#### やること:
[1] モナーク・トラクターに関する記事によると、今回の買収を最初に報じたのはどこですか。
[2] モナーク・トラクターに関する記事の「この買収は、アメリカの通信社」から「ント要請には応じていません。」までの箇所を、「販売代理店」を「取引先」に置き換えて書き直してください。

アメリカの農業用EV(電気自動車)トラクター開発企業「モナーク・トラクター」の資産が、建設機械大手の「キャタピラー」に買収されたことが、アメリカ特許商標庁への提出書類などから明らかになりました。モナーク社はソフトウェア事業への転換を図っていましたが、経営難に陥っていたということです。
この買収は、アメリカの通信社ブルームバーグが最初に報じたものです。モナーク社はこれまでに複数回の人員削減を実施したほか、複数の販売代理店から訴訟を起こされ、さらに主要な製造委託先であった台湾の「ホンハイ精密工業」との提携を失うなど、厳しい経営状況が続いていたということです。
また、数週間前には、共同創業者の一人であるカルロ・モンダヴィ氏が、プラビーン・ペンメツァCEO(最高経営責任者)のソフトウェアを重視する方針に反対し、会社から「追い出された」と発言していました。
今回の買収について、ペンメツァCEOは「当社の技術が世界的な大手機器メーカーに買収された」とする先週の声明以上のコメントを控えています。また、キャタピラー社も現時点でのコメント要請には応じていません。

#### 出典情報:
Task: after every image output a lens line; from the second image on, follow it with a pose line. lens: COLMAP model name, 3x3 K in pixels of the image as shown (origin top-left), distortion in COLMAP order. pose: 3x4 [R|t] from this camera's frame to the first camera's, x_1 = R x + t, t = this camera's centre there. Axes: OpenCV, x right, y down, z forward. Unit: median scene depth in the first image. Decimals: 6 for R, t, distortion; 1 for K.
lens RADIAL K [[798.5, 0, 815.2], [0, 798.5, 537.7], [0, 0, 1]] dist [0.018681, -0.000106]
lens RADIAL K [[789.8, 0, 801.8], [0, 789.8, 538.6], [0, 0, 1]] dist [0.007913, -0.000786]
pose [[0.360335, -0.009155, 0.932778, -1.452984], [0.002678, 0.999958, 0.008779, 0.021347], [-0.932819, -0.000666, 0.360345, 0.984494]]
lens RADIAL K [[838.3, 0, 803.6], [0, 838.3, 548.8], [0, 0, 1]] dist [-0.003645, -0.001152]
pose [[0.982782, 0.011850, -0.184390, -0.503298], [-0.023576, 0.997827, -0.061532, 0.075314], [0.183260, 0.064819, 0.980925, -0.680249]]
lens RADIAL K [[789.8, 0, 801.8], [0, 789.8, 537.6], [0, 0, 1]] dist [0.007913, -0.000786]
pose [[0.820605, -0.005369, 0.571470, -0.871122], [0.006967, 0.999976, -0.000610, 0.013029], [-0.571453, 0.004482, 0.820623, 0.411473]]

#### 各項目の解答:
[1] アメリカの通信社ブルームバーグです。

[2]
この買収は、アメリカの通信社ブルームバーグが最初に報じたものです。モナーク社はこれまでに複数回の人員削減を実施したほか、複数の取引先から訴訟を起こされ、さらに主要な製造委託先であった台湾の「ホンハイ精密工業」との提携を失うなど、厳しい経営状況が続いていたということです。
また、数週間前には、共同創業者の一人であるカルロ・モンダヴィ氏が、プラビーン・ペンメツァCEO(最高経営責任者)のソフトウェアを重視する方針に反対し、会社から「追い出された」と発言していました。
今回の買収について、ペンメツァCEOは「当社の技術が世界的な大手機器メーカーに買収された」とする先週の声明以上のコメントを控えています。また、キャタピラー社も現時点でのコメント要請には応じていません。